I really think that the problem is with tokenizing vision.

Any kind of visually based reasoning and they become dumb as rocks. It feels similar to having a person play sokoban but blindfolded and only with text prompts. The same issue cropped up with playing pokemon. Like the image gets translated to text, and then the model works on that.

I'm no expert on transformers, but it just feels like there is some kind of limit that prevents the models from "thinking" visually.

▲

modeless 5 days ago | parent [-]

Yes, vision is a problem, but I don't think it's the biggest problem for the specific task I'm testing. The memory problem is bigger. The models frequently do come up with the right answer, but they promptly forget it between turns.

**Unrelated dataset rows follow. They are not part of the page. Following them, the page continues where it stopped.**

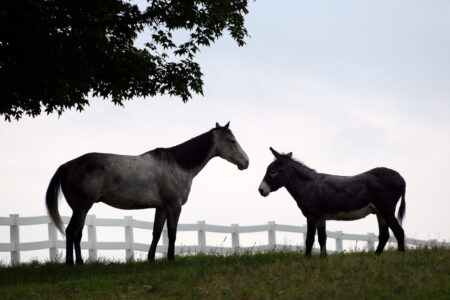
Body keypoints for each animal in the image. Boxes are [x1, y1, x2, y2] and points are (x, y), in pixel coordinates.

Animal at [46, 122, 250, 264]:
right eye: (231, 141)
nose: (246, 162)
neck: (178, 164)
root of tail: (68, 165)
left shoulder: (161, 208)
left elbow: (157, 233)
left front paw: (151, 258)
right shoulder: (174, 207)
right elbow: (172, 233)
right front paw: (171, 259)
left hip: (80, 209)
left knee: (75, 233)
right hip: (82, 208)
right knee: (72, 232)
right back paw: (73, 263)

Sometimes they forget because the full reasoning trace is not preserved in context (either due to API limitations or simply because the context isn't big enough to hold dozens or hundreds of steps of full reasoning traces). Sometimes it's because retrieval from context is bad for abstract concepts and rules vs. keyword matching, and to me the reason for that is that text is lossy and inefficient. The models need to be able to internally store and retrieve a more compact, abstract, non-verbal representation of facts and procedures.

▲

Workaccount2 5 days ago | parent [-]

I think the problem is though that they need to store it in text context.

When I am solving a sokoban style game, it's entirely visual. I don't need to remember a lot because the visual holds so much information.

It's like the average person trying to play a game of chess with just text. It's nightmarishly hard compared to having a board in front of you. The LLMs seem stuck having to play everything through just text.

	▲	modeless 5 days ago \| parent [-]
		It's not just visual. You also need a representation of the rules of the game and the strategies that make sense. The puzzles I'm solving are not straight Sokoban, they have per-game varying rules that need to be discovered (again, ARC-AGI-3 style) that affect the strategies that you need to use. For example, in classic Sokoban you can't push two crates at once, but in some of the puzzles I'm using you can, and this is taught by forcing you to do it in the first level, and you need to remember it through the rest of the levels. This is not a purely visual concept and models still struggle with it.